Baby it's Cold Outside How to Keep your Home Warm and Energy Efficient.JPG

When the weather cools down, the inside of homes starts heating up. At least, that's how it's supposed to be. If the only thing that seems to be getting hotter in your home is your heating bill, it might be time to take a look around and see where you can make room for more energy efficient heating.

Is Your Home Letting Heat Escape?

No matter how powerful your heating system is, your home is still cold if all that heat keeps escaping. Odds are good your home isn't as heat-efficient as you think; leaky walls, ceilings, floors, doors and windows all allow heat to escape. Caulk, foam or weather-stripping can be used, depending on location, to secure any suspected leaks.

Is Your Furnace Working Like It Should?

If you use a furnace to heat your home, make sure it's in good working repair. A faulty, dirty or old furnace isn't just a possible culprit of poor home heating, it can also be a danger to the home via fires or gas leaks.
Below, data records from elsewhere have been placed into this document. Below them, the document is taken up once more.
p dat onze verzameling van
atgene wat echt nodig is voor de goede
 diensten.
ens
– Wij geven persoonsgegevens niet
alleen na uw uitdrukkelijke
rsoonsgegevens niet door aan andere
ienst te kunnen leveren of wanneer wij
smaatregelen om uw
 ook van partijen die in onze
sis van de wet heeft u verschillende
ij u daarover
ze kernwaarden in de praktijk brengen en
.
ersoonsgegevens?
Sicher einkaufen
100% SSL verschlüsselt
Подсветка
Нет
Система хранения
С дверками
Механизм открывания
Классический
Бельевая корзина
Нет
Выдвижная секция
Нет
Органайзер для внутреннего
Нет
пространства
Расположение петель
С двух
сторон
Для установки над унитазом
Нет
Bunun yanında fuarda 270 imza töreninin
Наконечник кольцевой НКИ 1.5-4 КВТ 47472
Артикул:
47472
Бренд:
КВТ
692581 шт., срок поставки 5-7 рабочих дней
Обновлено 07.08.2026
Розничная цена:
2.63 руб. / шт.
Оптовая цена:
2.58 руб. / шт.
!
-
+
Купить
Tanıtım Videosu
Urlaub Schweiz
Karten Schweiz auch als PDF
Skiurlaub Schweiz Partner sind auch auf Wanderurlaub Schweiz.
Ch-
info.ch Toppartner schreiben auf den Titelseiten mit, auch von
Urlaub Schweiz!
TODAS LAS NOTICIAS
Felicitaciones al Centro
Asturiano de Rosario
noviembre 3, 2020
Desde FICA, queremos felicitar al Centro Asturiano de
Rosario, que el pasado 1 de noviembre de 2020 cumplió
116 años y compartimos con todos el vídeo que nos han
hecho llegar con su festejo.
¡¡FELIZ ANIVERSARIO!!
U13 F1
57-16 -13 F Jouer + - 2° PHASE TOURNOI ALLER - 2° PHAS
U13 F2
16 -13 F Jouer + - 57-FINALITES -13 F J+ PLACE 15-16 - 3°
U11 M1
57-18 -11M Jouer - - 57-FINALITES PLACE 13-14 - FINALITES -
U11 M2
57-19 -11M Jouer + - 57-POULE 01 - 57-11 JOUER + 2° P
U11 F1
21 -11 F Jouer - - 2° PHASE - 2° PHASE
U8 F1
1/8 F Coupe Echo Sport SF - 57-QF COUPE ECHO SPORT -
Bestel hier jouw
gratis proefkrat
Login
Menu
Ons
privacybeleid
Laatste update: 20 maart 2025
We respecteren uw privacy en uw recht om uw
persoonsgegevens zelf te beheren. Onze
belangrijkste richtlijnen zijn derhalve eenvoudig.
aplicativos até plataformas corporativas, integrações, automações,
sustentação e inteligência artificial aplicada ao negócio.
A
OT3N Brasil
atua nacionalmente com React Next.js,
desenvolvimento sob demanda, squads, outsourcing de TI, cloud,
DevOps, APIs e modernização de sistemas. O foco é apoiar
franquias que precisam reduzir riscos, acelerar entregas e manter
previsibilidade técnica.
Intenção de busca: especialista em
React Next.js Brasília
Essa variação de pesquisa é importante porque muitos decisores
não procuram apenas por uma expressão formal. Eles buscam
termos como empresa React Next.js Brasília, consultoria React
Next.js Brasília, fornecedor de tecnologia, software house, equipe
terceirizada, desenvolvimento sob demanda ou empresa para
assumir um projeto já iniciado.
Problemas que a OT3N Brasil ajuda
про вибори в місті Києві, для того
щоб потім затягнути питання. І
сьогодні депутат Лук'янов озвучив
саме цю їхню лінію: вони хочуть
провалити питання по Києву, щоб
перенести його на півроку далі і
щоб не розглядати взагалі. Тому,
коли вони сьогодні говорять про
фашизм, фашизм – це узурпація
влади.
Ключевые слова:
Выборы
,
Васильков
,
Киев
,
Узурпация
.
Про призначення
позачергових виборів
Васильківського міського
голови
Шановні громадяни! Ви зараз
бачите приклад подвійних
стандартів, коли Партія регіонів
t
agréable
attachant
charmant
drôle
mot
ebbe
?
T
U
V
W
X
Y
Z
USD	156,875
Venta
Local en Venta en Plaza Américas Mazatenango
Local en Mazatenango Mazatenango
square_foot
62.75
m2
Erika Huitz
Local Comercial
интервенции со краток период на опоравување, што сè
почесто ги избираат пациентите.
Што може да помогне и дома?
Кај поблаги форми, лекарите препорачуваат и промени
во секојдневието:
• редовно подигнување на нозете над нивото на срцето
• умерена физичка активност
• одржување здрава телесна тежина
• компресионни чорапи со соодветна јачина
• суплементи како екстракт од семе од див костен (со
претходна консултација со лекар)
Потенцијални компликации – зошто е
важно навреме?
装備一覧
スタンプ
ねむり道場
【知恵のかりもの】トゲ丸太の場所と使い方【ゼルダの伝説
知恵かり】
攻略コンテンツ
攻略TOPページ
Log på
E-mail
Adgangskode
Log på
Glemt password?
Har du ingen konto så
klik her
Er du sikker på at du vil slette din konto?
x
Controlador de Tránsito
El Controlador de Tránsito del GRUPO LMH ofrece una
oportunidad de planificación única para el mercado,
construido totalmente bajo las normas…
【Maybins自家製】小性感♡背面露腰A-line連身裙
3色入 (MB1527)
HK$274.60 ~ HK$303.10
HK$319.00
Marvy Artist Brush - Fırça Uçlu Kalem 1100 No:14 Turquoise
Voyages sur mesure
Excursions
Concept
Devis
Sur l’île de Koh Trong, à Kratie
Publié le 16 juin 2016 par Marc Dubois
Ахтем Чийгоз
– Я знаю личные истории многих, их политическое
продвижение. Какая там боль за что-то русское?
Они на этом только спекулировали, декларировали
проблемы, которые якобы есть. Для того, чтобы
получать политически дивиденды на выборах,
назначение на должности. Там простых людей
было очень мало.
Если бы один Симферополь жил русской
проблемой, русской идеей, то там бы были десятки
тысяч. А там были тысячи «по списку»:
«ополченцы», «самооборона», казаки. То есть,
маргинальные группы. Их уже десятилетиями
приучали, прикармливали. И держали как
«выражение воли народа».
Companies like Customs Services have professional furnace repair technicians available to review the condition and safety of a furnace and provides any necessary repairs and tips to keep your furnace working well all winter long.

Are You Using Solar Heating?

The sun is an always-on source of heat that never breaks down. South-facing windows let in warm sunlight, and interior surfaces such as concrete floors and plaster or brick walls absorb the heat and gradually release it during the evenings. If such modifications aren't possible, just apply thick curtains to your windows and leave them open during the day and shut them at night. Warmth comes in and doesn't blow back out.

Are You Losing Heat from Mini-Drafts?

If you have a mail slot, a pet door or just a large gap under an exterior door, you're losing heat in mini-drafts. Line door flaps leading to the outside with thick fabric, like wool or fleece, to prevent this. Door gaps are still best handled by an old-fashioned "sausage dog", or wrapped tube of fabric that blocks the gap. It's easy to make your own with some tights and old socks, if desired.

While major modifications are one way to approach getting huge energy savings and a warmer home in winter, don't feel like you need a renovation to stay cozy. Simple tricks and awareness of how your home collects and retains heat go a long way to keeping the cold outside where it belongs.